RECORDS FOR THE EXERCISE:
----
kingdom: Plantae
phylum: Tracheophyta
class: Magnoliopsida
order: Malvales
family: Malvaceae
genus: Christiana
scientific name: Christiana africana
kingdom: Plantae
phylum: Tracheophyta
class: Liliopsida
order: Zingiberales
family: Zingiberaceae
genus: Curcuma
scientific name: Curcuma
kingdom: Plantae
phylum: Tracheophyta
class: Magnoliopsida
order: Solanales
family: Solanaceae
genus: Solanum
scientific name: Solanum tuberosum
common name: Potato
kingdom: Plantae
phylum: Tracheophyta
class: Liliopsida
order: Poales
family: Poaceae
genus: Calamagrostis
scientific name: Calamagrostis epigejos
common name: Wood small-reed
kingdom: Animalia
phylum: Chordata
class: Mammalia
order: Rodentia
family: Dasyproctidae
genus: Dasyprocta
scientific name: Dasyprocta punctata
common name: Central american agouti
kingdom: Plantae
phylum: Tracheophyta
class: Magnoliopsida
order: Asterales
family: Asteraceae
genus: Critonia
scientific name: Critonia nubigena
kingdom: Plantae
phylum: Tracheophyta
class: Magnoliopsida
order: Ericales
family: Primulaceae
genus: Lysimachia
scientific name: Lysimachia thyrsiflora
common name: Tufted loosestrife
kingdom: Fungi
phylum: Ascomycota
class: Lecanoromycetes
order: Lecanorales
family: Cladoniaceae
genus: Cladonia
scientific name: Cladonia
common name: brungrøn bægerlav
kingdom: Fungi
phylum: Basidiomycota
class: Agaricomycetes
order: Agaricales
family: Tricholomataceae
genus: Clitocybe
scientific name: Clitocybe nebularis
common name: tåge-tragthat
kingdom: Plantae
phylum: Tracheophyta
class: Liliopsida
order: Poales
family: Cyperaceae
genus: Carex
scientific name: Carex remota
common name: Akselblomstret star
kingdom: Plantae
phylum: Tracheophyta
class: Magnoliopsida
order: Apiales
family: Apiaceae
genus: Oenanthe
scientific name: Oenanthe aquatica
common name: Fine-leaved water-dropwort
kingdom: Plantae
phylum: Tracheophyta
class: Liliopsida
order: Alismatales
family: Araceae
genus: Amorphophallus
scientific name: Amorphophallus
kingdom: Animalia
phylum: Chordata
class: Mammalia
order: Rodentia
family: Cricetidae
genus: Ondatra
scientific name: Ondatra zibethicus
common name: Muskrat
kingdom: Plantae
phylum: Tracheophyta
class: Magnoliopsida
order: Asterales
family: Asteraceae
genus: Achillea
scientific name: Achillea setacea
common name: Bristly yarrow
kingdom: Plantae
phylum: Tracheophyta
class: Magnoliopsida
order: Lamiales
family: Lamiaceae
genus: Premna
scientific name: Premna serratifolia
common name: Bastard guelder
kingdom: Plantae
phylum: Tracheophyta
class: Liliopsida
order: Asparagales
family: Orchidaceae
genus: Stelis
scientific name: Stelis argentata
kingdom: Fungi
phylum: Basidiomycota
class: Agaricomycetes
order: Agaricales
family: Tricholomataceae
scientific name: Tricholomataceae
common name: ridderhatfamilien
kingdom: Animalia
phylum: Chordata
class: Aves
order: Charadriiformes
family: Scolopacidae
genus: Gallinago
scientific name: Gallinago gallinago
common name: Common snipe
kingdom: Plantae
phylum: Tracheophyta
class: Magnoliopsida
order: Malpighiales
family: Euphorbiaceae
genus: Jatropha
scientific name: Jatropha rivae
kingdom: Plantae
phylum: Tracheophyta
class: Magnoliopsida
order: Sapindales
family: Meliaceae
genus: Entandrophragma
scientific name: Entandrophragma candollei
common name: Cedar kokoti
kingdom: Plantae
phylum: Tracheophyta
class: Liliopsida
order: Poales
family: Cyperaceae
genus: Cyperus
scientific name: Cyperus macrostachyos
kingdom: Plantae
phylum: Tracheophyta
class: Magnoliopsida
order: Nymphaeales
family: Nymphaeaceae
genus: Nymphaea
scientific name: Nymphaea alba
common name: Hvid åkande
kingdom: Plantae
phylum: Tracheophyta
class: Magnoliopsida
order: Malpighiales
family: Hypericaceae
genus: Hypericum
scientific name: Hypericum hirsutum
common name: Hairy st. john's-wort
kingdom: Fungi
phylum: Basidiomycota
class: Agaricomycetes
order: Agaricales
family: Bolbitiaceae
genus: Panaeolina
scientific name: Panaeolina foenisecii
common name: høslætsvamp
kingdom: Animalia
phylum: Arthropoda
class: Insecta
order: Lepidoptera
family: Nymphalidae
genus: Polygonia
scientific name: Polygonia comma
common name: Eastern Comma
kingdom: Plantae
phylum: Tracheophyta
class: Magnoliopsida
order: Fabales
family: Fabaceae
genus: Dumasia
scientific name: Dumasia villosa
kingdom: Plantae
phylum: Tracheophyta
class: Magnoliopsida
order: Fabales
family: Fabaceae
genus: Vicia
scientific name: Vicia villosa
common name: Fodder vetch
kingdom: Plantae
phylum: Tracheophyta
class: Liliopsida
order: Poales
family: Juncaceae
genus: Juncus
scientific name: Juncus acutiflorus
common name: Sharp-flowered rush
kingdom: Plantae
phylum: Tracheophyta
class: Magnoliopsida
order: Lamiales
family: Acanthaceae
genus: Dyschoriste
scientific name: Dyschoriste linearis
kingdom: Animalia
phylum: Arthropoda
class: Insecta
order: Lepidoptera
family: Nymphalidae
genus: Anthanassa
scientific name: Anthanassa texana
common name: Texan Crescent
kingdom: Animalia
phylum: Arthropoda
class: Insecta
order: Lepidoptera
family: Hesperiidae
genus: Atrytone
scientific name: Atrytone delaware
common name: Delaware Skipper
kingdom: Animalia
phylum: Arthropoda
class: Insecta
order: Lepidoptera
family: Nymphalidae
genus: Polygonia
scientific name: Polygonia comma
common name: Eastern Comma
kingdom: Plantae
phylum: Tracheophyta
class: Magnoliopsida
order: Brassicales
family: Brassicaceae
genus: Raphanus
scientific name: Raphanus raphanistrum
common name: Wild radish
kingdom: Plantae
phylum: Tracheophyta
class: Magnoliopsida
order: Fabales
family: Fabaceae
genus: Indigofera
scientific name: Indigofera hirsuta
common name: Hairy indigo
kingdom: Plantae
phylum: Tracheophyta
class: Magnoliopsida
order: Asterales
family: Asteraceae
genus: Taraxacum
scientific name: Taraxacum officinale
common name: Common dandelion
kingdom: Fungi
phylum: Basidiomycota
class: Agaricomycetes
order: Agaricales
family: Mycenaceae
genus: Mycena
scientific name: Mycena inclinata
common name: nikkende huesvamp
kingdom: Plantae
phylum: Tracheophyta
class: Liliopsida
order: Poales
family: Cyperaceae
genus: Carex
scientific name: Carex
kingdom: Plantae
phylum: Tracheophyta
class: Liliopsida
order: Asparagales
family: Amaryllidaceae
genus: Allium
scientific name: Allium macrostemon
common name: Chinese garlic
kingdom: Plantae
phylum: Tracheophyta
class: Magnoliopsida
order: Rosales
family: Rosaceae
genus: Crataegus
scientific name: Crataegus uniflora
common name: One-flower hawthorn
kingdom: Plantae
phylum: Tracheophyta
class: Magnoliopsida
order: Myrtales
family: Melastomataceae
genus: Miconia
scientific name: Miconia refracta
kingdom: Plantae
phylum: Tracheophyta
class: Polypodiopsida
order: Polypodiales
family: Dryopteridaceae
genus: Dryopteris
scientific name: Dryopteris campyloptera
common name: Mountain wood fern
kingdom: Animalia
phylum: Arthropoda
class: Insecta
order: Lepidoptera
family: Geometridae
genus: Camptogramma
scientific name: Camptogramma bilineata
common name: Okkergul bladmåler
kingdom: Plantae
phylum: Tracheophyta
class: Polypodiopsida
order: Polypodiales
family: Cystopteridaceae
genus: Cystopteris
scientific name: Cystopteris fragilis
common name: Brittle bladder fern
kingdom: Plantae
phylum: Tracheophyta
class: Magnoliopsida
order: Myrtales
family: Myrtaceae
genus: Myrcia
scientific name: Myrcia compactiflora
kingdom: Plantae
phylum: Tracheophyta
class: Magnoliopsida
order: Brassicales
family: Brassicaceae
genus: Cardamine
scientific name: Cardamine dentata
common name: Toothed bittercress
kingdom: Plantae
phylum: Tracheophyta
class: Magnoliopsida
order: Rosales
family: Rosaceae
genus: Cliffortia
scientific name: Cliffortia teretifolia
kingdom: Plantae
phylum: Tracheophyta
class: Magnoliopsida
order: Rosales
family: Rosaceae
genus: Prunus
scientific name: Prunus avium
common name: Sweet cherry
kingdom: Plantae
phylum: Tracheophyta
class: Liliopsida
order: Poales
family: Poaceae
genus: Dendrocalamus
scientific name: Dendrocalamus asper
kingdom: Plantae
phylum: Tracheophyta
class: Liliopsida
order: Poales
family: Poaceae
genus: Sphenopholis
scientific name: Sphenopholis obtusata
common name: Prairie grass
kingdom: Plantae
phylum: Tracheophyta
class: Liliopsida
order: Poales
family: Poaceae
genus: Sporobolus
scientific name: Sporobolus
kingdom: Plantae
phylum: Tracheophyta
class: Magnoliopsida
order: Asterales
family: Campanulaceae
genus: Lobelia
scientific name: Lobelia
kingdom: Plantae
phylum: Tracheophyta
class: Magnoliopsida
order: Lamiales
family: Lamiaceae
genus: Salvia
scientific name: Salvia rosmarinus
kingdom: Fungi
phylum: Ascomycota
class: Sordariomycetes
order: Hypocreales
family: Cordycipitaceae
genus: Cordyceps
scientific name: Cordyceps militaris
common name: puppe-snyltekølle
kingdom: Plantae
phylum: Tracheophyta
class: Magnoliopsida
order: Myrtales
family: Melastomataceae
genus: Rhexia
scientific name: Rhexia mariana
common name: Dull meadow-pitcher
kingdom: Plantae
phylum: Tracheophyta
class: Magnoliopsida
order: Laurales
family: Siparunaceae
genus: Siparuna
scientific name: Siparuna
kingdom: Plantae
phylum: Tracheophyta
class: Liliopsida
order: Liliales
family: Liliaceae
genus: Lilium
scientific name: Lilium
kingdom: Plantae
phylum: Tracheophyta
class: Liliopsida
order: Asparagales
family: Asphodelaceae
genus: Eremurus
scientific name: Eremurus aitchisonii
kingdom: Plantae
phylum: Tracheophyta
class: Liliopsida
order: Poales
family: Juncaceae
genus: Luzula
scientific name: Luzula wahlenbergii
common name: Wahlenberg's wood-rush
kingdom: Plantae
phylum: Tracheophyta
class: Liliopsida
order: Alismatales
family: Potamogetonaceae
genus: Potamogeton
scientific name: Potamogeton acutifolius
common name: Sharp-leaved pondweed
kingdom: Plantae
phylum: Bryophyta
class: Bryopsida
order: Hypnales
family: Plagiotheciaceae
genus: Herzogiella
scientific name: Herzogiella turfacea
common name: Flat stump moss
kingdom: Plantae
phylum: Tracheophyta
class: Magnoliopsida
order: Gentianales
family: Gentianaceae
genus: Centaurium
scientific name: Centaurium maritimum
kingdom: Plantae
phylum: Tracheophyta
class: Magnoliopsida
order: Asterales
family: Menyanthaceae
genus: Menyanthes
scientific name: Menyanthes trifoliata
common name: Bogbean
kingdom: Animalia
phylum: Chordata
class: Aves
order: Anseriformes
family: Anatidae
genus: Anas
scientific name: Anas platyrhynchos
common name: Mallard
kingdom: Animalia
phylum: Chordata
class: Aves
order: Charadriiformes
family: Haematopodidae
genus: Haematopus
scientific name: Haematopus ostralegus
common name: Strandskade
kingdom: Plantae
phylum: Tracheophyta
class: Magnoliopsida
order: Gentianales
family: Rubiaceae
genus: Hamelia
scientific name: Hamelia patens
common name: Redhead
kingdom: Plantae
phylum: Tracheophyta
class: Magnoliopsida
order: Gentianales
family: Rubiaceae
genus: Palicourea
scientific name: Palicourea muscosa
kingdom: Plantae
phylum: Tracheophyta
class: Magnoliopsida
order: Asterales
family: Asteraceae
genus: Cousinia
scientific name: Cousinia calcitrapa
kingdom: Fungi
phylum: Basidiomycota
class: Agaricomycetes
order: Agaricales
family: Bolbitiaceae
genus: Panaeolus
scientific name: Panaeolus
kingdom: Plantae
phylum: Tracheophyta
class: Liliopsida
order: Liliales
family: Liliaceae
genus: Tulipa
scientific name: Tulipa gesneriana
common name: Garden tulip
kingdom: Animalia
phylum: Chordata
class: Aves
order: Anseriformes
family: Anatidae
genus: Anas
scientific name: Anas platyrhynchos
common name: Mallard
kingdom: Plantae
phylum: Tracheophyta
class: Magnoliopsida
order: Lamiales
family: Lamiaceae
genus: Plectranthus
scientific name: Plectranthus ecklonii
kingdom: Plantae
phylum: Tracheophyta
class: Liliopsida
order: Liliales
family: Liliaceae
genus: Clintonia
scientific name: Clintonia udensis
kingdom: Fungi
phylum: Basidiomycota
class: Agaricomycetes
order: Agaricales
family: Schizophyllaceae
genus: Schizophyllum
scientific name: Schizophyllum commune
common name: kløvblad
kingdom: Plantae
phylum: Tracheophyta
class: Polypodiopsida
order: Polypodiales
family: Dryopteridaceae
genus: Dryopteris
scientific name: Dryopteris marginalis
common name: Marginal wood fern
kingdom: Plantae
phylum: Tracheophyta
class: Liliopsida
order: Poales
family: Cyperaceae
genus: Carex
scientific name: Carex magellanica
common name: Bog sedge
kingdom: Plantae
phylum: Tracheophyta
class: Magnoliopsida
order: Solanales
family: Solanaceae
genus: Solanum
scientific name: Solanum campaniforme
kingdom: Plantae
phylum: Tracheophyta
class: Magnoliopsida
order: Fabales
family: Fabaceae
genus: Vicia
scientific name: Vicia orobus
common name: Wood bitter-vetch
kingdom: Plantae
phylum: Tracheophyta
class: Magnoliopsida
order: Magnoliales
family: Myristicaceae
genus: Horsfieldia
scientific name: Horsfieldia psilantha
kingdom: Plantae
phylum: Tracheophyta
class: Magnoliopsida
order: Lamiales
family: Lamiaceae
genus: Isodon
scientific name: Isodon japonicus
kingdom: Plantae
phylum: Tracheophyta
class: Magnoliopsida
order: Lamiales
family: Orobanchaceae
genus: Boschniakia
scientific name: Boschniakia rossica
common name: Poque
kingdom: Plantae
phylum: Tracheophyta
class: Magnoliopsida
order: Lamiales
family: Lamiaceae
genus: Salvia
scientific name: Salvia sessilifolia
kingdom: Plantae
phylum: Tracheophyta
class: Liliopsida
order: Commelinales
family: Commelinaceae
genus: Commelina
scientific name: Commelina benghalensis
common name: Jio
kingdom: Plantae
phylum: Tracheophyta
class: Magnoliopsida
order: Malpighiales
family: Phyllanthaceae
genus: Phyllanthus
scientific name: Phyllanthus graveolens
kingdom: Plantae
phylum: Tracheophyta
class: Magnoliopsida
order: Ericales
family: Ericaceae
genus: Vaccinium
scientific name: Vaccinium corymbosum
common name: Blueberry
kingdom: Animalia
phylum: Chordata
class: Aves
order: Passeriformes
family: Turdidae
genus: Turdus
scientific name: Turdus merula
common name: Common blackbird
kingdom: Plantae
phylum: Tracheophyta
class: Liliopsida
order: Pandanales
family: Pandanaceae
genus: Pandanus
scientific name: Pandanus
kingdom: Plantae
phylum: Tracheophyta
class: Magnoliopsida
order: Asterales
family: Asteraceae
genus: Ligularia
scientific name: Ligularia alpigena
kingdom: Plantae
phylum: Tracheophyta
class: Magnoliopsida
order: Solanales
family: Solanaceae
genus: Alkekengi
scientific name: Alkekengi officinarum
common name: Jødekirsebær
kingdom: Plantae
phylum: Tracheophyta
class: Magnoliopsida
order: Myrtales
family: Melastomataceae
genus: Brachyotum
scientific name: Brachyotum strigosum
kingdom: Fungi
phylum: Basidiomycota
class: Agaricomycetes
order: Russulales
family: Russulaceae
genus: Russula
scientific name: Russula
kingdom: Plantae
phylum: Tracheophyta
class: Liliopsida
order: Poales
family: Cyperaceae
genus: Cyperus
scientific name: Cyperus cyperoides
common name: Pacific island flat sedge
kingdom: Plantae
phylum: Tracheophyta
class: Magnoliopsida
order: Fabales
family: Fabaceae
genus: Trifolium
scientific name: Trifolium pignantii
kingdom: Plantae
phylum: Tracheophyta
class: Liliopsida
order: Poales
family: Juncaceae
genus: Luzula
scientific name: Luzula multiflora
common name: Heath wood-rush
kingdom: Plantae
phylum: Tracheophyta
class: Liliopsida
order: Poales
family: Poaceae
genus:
----
WORK TO DO: Convert the lines of the material above into a numbered list, starting at the line that contains "genus: Mycena" and stopping after the line that contains "family: Geometridae". Leave out any blank lines.

SOLUTION TO THIS TASK:
1. genus: Mycena
2. scientific name: Mycena inclinata
3. common name: nikkende huesvamp
4. kingdom: Plantae
5. phylum: Tracheophyta
6. class: Liliopsida
7. order: Poales
8. family: Cyperaceae
9. genus: Carex
10. scientific name: Carex
11. kingdom: Plantae
12. phylum: Tracheophyta
13. class: Liliopsida
14. order: Asparagales
15. family: Amaryllidaceae
16. genus: Allium
17. scientific name: Allium macrostemon
18. common name: Chinese garlic
19. kingdom: Plantae
20. phylum: Tracheophyta
21. class: Magnoliopsida
22. order: Rosales
23. family: Rosaceae
24. genus: Crataegus
25. scientific name: Crataegus uniflora
26. common name: One-flower hawthorn
27. kingdom: Plantae
28. phylum: Tracheophyta
29. class: Magnoliopsida
30. order: Myrtales
31. family: Melastomataceae
32. genus: Miconia
33. scientific name: Miconia refracta
34. kingdom: Plantae
35. phylum: Tracheophyta
36. class: Polypodiopsida
37. order: Polypodiales
38. family: Dryopteridaceae
39. genus: Dryopteris
40. scientific name: Dryopteris campyloptera
41. common name: Mountain wood fern
42. kingdom: Animalia
43. phylum: Arthropoda
44. class: Insecta
45. order: Lepidoptera
46. family: Geometridae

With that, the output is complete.